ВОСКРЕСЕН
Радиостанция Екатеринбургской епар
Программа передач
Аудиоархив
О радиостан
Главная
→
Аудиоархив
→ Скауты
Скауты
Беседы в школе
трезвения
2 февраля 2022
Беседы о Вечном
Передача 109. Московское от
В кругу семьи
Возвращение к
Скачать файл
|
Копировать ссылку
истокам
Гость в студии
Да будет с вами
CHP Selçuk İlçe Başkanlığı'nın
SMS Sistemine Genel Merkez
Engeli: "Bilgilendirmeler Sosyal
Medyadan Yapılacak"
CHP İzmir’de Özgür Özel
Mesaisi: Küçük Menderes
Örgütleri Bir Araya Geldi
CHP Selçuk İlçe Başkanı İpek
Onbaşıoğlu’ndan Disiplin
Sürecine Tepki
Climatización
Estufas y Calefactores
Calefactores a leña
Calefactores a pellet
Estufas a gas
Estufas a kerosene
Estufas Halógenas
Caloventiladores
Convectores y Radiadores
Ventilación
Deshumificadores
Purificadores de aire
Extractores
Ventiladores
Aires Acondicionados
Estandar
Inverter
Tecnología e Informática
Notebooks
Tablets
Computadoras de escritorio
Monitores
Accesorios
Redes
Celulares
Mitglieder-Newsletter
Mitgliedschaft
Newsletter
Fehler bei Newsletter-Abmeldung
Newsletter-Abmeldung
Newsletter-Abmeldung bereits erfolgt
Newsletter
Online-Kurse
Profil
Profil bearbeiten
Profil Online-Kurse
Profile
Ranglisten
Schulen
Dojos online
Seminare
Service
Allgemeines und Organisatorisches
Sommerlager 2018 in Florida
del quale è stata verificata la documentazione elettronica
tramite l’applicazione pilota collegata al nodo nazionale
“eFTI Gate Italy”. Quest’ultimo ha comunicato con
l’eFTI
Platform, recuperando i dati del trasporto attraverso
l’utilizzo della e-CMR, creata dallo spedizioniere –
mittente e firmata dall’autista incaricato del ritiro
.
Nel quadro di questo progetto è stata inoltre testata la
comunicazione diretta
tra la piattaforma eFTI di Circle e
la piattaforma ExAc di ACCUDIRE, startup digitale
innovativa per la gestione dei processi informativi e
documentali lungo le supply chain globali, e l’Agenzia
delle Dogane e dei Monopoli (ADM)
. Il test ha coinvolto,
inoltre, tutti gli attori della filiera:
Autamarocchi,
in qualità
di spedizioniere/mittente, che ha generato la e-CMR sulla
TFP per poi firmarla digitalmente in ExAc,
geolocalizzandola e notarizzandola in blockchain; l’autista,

▶ Your instructions:
Render each line of the data above as one string in a single JSON array. Omit blank lines.

▶ Exercise result:
[
  "ВОСКРЕСЕН",
  "Радиостанция Екатеринбургской епар",
  "Программа передач",
  "Аудиоархив",
  "О радиостан",
  "Главная",
  "→",
  "Аудиоархив",
  "→ Скауты",
  "Скауты",
  "Беседы в школе",
  "трезвения",
  "2 февраля 2022",
  "Беседы о Вечном",
  "Передача 109. Московское от",
  "В кругу семьи",
  "Возвращение к",
  "Скачать файл",
  "|",
  "Копировать ссылку",
  "истокам",
  "Гость в студии",
  "Да будет с вами",
  "CHP Selçuk İlçe Başkanlığı'nın",
  "SMS Sistemine Genel Merkez",
  "Engeli: \"Bilgilendirmeler Sosyal",
  "Medyadan Yapılacak\"",
  "CHP İzmir’de Özgür Özel",
  "Mesaisi: Küçük Menderes",
  "Örgütleri Bir Araya Geldi",
  "CHP Selçuk İlçe Başkanı İpek",
  "Onbaşıoğlu’ndan Disiplin",
  "Sürecine Tepki",
  "Climatización",
  "Estufas y Calefactores",
  "Calefactores a leña",
  "Calefactores a pellet",
  "Estufas a gas",
  "Estufas a kerosene",
  "Estufas Halógenas",
  "Caloventiladores",
  "Convectores y Radiadores",
  "Ventilación",
  "Deshumificadores",
  "Purificadores de aire",
  "Extractores",
  "Ventiladores",
  "Aires Acondicionados",
  "Estandar",
  "Inverter",
  "Tecnología e Informática",
  "Notebooks",
  "Tablets",
  "Computadoras de escritorio",
  "Monitores",
  "Accesorios",
  "Redes",
  "Celulares",
  "Mitglieder-Newsletter",
  "Mitgliedschaft",
  "Newsletter",
  "Fehler bei Newsletter-Abmeldung",
  "Newsletter-Abmeldung",
  "Newsletter-Abmeldung bereits erfolgt",
  "Newsletter",
  "Online-Kurse",
  "Profil",
  "Profil bearbeiten",
  "Profil Online-Kurse",
  "Profile",
  "Ranglisten",
  "Schulen",
  "Dojos online",
  "Seminare",
  "Service",
  "Allgemeines und Organisatorisches",
  "Sommerlager 2018 in Florida",
  "del quale è stata verificata la documentazione elettronica",
  "tramite l’applicazione pilota collegata al nodo nazionale",
  "“eFTI Gate Italy”. Quest’ultimo ha comunicato con",
  "l’eFTI",
  "Platform, recuperando i dati del trasporto attraverso",
  "l’utilizzo della e-CMR, creata dallo spedizioniere –",
  "mittente e firmata dall’autista incaricato del ritiro",
  ".",
  "Nel quadro di questo progetto è stata inoltre testata la",
  "comunicazione diretta",
  "tra la piattaforma eFTI di Circle e",
  "la piattaforma ExAc di ACCUDIRE, startup digitale",
  "innovativa per la gestione dei processi informativi e",
  "documentali lungo le supply chain globali, e l’Agenzia",
  "delle Dogane e dei Monopoli (ADM)",
  ". Il test ha coinvolto,",
  "inoltre, tutti gli attori della filiera:",
  "Autamarocchi,",
  "in qualità",
  "di spedizioniere/mittente, che ha generato la e-CMR sulla",
  "TFP per poi firmarla digitalmente in ExAc,",
  "geolocalizzandola e notarizzandola in blockchain; l’autista,"
]